Es decir, el Robespierre que la historiografía ha consagrado es el Maximilian termidoriano que sigue circulando a nivel divulgativo.

Pues bien, Peter McPhee, en la biografía Robespierre. Una vida revolucionaria, rompe con ese modo tendencioso de representarlo como una especie de deus ex machina que salió al escenario de la historia para protagonizar el Terror. McPhee arroja luz sobre el Robespierre anterior a 1789.

Varias caras de este perfil, anterior al proceso revolucionario, son fundamentales para aquilatar y equilibrar el juicio histórico acerca de lo que su figura realmente representa frente a su caricatura ideológica.

Robespierre nació en una familia de Arrás de tradición abogadesca y, siguiendo el linaje, y después de estudiar en el liceo Louis-le-Grand de París, trabajó como abogado en su ciudad. En el ejercicio de su trabajo se hizo célebre en todo el país por dos razones.

La primera, por defender a un tal Vissery de Bois-Valé, también abogado, que había instalado un gigantesco pararrayos que había alarmado a los vecinos, hasta el extremo de arrancar una orden judicial para que lo desmontara. La defensa, encargada a Robespierre por su mentor, Antoine-Joseph Buissart, se basó, claro, en la lucha de “la ciencia y la razón” frente al oscurantismo y la superstición representados por los vecinos, que se negaban a aceptar el progreso.

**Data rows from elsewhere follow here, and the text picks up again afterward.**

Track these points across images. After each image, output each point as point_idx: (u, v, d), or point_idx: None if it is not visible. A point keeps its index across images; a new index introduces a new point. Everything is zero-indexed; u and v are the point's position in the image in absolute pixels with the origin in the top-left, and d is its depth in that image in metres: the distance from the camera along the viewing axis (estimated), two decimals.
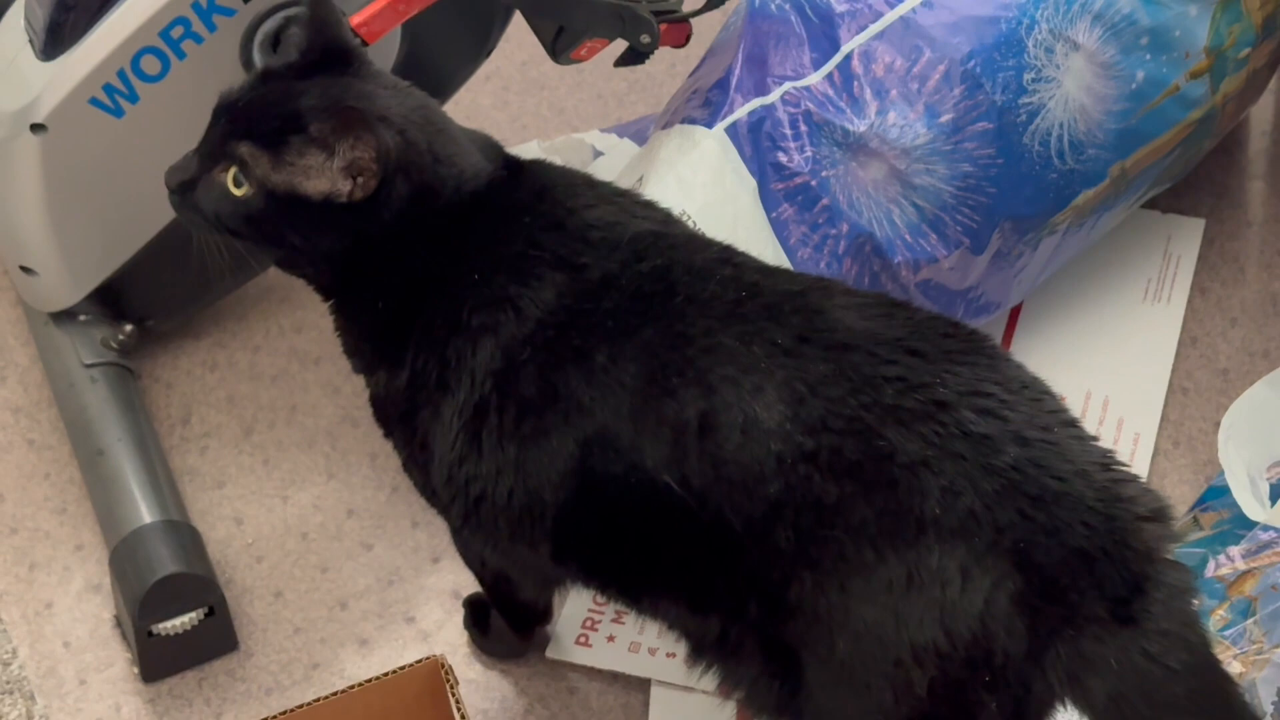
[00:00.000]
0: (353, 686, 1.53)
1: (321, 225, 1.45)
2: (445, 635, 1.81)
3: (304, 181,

Robespierre ganó el juicio. Y el Mercure de France, periódico de ámbito nacional, informó de ello el 23 de junio de 1783, labrándole fama en el resto del país.

La segunda, por la defensa de los derechos de los hijos bastardos. Y aquí ya está, en embrión, la puesta en cuestión, por parte de Robespierre, del sistema del Antiguo Régimen. Robespierre denunció las trabas legales sufridas por los niños nacidos fuera del matrimonio. Su preocupación era tal que, para escándalo de buena parte de la sociedad local, decidió dedicar al asunto su discurso de toma de la presidencia de la Academia de Arrás.

Robespierre entendió que los hijos naturales no tenían por qué padecer ninguna pena derivada de las irregularidades cometidas por el amancebamiento de sus padres. Que una infamia de un delincuente se extendiese sobre sus parientes era algo completamente injusto, además de inconveniente, y ello se producía por el prejuicio, digamos que institucional, de asignar el delito al grupo (en este caso familiar) y no al individuo atómico (holizado, por utilizar la expresión de Gustavo Bueno).

Es decir, Robespierre ensayó entonces, antes del proceso revolucionario, lo que serían, in nuce, las transformaciones que operaron en los códigos (el primero, el napoleónico) tras la revolución. En ellos, el sujeto consta como individuo robinsoniano (jurídicamente hablando) al margen de su linaje y estamento.

Y es que Robespierre fue mucho más lejos al tratar este asunto de la bastardía, explorando y poniendo en duda los cimientos del orden social monárquico sustentado, por decirlo con Montesquieu, en el “honor” del rey. En cuyo señorío él, como “soberano”, distribuía y ordenaba derechos y deberes.

Robespierre atacó el prejuicio de considerar y juzgar al individuo en función de su linaje y su estamento, en lugar de atender a sus derechos como ciudadano con independencia de tal condición social, genealógica y estamental.

“La mera costumbre de hacer depender la estima en que se tiene a un ciudadano de la antigüedad de su linaje, de la fama de su familia, de la grandeza de sus alianzas, guarda ya mucha relación con el prejuicio del que he venido hablando”, dijo Robespierre en su discurso de entrada en la Academia de Arrás.

Tirando del hilo de la inocencia de los bastardos ante el delito de sus padres se abrió paso, a los ojos de Robespierre, la anomalía del funcionamiento del Antiguo régimen. Hizo falta una revolución para acabar con el prejuicio. Y, por supuesto, hubo muchas resistencias para que ocurriese.

Los sistemas políticos de las democracias nacionales homologadas son herederos del francés. Le pese a quien le pese, el Estado contemporáneo es una estructura jacobina. Vivimos la realidad política que reivindicó Robespierre.